BALLARD TOLD HERSELF not to be annoyed with Bosch. She knew that putting him on a team did not make him a team player. That was not in his DNA. She got up and went to his workstation. The package from the Wilson case that she had put together for him was sitting on the desk. He had said she’d have his review by the end of the day, but not if he did not have the records with him to review. She picked up the stack and went back to her station. She would do the work on it if Bosch wouldn’t.

In the breakout of team assignments on the case, Ballard had given herself the digital media associated with Laura Wilson. Data from the victim’s laptop and cell phone had been downloaded by the original investigators onto thumb drives that were slipped into the pocket on the inside cover of the murder book. Ballard had gone through the material on each drive earlier and had planned for a deeper dive. But she decided to put that digital work aside and to first review the materials she had given Bosch.

Since she had already studied the forensic reports and crime scene photos at length after connecting the Wilson and Pearlmancases, she decided to approach this new review differently. Whether in person at a crime scene or when looking at photos, the investigator always focuses on the center—the body. These photos were as horrible to look at as those of Sarah Pearlman. A young woman’s body violated in many ways. A still life of stolen hopes and dreams. Ballard decided to put these aside and work her way from the outside in.

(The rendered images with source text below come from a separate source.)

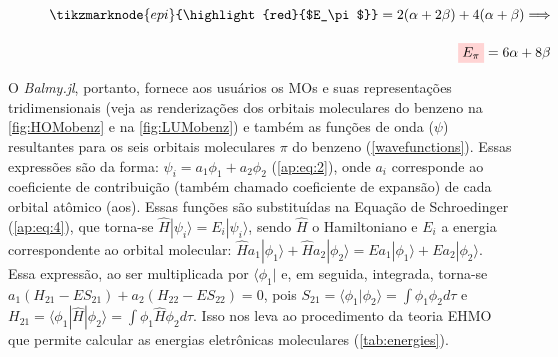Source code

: \begin{figure}[htb]
\vspace{2\baselineskip}

\begin{equation}
\begin{split}
    \label{epi}
    \tikzmarknode{epi}{\highlight{red}{$E_\pi$}} = 2(\alpha + 2\beta) + 4(\alpha + \beta) \Longrightarrow \\[0.35cm] \highlight{red}{$E_\pi$} = 6\alpha + 8\beta
\end{split}
\end{equation}
\end{figure}

O \textit{Balmy.jl}, portanto, fornece aos usuários os \gls{MOs} e suas representações tridimensionais (veja as renderizações dos orbitais moleculares do benzeno na \autoref{fig:HOMobenz} e na \autoref{fig:LUMobenz}) e também as funções de onda ($\psi$) resultantes para os seis orbitais moleculares $\pi$ do benzeno (\autoref{wavefunctions}). Essas expressões são da forma: $\psi_i = a_1 \phi_1 + a_2 \phi_2$ (\autoref{ap:eq:2}), onde $a_i$ corresponde ao coeficiente de contribuição (também chamado coeficiente de expansão) de cada orbital atômico (\gls{aos}). Essas funções são substituídas na Equação de Schroedinger (\autoref{ap:eq:4}), que torna-se $\hat{H} |\psi_i \rangle = E_i |\psi_i \rangle$, sendo $\hat{H}$ o Hamiltoniano e $E_i$ a energia correspondente ao orbital molecular: $\hat{H}a_1|\phi_1\rangle + \hat{H}a_2|\phi_2\rangle = Ea_1|\phi_1\rangle + Ea_2|\phi_2\rangle$. Essa expressão, ao ser multiplicada por $\langle \phi_1 |$ e, em seguida, integrada, torna-se $a_1(H_{21} - ES_{21}) + a_2(H_{22} - ES_{22}) = 0$, pois $S_{21} = \langle \phi_1 | \phi_2 \rangle = \displaystyle \int \phi_1 \phi_2 d\tau$ e $H_{21} = \langle \phi_1 | \hat{H} | \phi_2 \rangle = \displaystyle \int \phi_1 \hat{H} \phi_2 d\tau$. Isso nos leva ao procedimento da teoria \gls{EHMO} que permite calcular as energias eletrônicas moleculares (\autoref{tab:energies}).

The crime scene photographer had been thorough and had taken dozens of “environmental” shots depicting the victim’s entire home—inside and out—at the time of the murder. These included shots of the contents of closets and cabinets and drawers and of photos framed and hung on the walls. All of this allowed the case investigators ready access to the entire environment of the killing location. It also allowed them to better understand the victim by seeing how she had set up her home. It gave them an idea of the things that were important to her in life.

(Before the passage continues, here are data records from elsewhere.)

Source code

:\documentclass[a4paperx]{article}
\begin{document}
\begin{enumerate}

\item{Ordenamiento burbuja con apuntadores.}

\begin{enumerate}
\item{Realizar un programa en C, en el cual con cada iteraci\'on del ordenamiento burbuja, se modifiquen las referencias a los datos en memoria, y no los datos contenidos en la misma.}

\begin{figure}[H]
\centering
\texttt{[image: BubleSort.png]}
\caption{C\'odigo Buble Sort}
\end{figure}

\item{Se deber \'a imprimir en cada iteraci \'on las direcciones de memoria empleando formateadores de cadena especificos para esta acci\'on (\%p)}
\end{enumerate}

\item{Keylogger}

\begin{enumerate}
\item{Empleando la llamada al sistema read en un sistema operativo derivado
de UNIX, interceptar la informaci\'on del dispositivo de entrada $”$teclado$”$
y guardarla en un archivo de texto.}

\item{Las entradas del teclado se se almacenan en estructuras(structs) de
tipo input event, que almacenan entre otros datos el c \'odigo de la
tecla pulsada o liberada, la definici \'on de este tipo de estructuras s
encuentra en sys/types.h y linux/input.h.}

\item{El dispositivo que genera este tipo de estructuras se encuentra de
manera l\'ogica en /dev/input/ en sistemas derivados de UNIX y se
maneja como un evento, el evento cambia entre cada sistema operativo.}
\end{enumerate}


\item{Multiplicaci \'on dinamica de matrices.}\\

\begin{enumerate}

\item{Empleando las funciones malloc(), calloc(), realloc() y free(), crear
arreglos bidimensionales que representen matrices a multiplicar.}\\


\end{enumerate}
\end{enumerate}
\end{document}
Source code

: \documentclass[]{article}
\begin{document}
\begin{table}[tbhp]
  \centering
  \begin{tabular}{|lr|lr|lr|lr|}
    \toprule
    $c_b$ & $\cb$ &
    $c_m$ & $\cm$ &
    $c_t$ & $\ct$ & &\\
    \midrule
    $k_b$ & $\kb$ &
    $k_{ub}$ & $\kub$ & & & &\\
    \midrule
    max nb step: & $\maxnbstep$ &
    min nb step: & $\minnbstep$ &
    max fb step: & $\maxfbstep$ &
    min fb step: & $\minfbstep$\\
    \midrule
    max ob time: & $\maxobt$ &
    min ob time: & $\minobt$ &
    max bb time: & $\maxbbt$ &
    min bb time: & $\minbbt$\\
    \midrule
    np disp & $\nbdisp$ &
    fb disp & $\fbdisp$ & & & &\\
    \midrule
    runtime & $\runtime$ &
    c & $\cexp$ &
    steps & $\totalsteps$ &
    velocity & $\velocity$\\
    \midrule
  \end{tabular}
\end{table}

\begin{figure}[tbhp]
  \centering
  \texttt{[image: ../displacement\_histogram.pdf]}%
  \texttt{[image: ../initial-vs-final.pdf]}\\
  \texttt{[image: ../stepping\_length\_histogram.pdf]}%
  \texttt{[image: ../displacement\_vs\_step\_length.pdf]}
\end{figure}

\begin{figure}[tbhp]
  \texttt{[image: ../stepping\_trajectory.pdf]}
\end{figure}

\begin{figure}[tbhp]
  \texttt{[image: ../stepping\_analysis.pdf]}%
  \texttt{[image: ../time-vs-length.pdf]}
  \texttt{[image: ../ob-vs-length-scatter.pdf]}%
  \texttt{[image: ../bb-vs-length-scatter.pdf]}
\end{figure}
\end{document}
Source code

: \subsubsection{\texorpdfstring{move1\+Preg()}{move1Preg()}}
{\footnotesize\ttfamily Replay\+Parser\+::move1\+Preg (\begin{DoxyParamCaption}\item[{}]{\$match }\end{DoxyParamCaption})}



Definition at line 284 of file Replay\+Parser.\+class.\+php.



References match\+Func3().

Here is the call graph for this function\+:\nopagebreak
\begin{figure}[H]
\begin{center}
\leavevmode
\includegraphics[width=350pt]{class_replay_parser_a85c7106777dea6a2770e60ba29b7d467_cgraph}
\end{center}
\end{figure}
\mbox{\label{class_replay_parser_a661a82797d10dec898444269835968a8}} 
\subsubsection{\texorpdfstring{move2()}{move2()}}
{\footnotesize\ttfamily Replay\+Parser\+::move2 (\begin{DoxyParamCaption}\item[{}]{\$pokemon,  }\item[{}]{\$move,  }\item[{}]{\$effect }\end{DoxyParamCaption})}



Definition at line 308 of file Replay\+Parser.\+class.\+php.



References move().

Though Wilson’s apartment had only one bedroom, there was ample storage space for clothes and other belongings. Ballard moved slowly through the photos, enlarging areas that caught her interest as she went. The clothes in the walk-in closet indicated that either Wilson dedicated a large amount of her income to what she wore or money for her wardrobe was part of the support that came from her parents or other acquaintances. Nothing in any of the records showed that she’d had a current boyfriend. She had been on two fledgling social media apps at the time—Myspace and Facebook—but Ballard’s earlier review of those did not show Wilson as a Hollywood party girl. She seemed to be quite serious about her five-year plan, and the rich assortment of clothes and shoes in her apartment weremost likely part of that. Some taped auditions on her computer showed that she often tried out for young but sophisticated roles in movies and TV. In each of these she had dressed the part, and now Ballard was looking at the walk-in closet where Laura had put together those outfits. There was something depressing about it—that this young woman had had a plan, that she worked hard at it, prepared herself for it, stood in front of the mirror on the closet door and made sure she looked just right for a part, and that all her ambition was taken away in a horrible night of violence. Ballard made a vow to herself that she would never put this case back on the shelf. That no matter what happened, she would work this case as long as she was working cases.

The emotion of the moment hit her and made her go to the murder book to find the contacts page. The next of kin were listed as parents Philip and Juanita Wilson in Chicago. In short descriptions, Philip was listed as a fourteenth-ward committee member and Juanita was listed as a schoolteacher. Ballard knew she would be opening old wounds by calling, but she also knew parents never got past the death of a child at any age. Ballard wanted them to know the case was not on a shelf anymore and was being worked.

She called the number, and it was still good after seventeen years. An old woman’s voice answered. If Laura Wilson were still alive, she would be over forty, putting her parents at least in their sixties and probably older.

“Mrs. Wilson?”

“Yes, is this LAPD?”

Ballard realized that her desk phone probably carried a generic LAPD ID.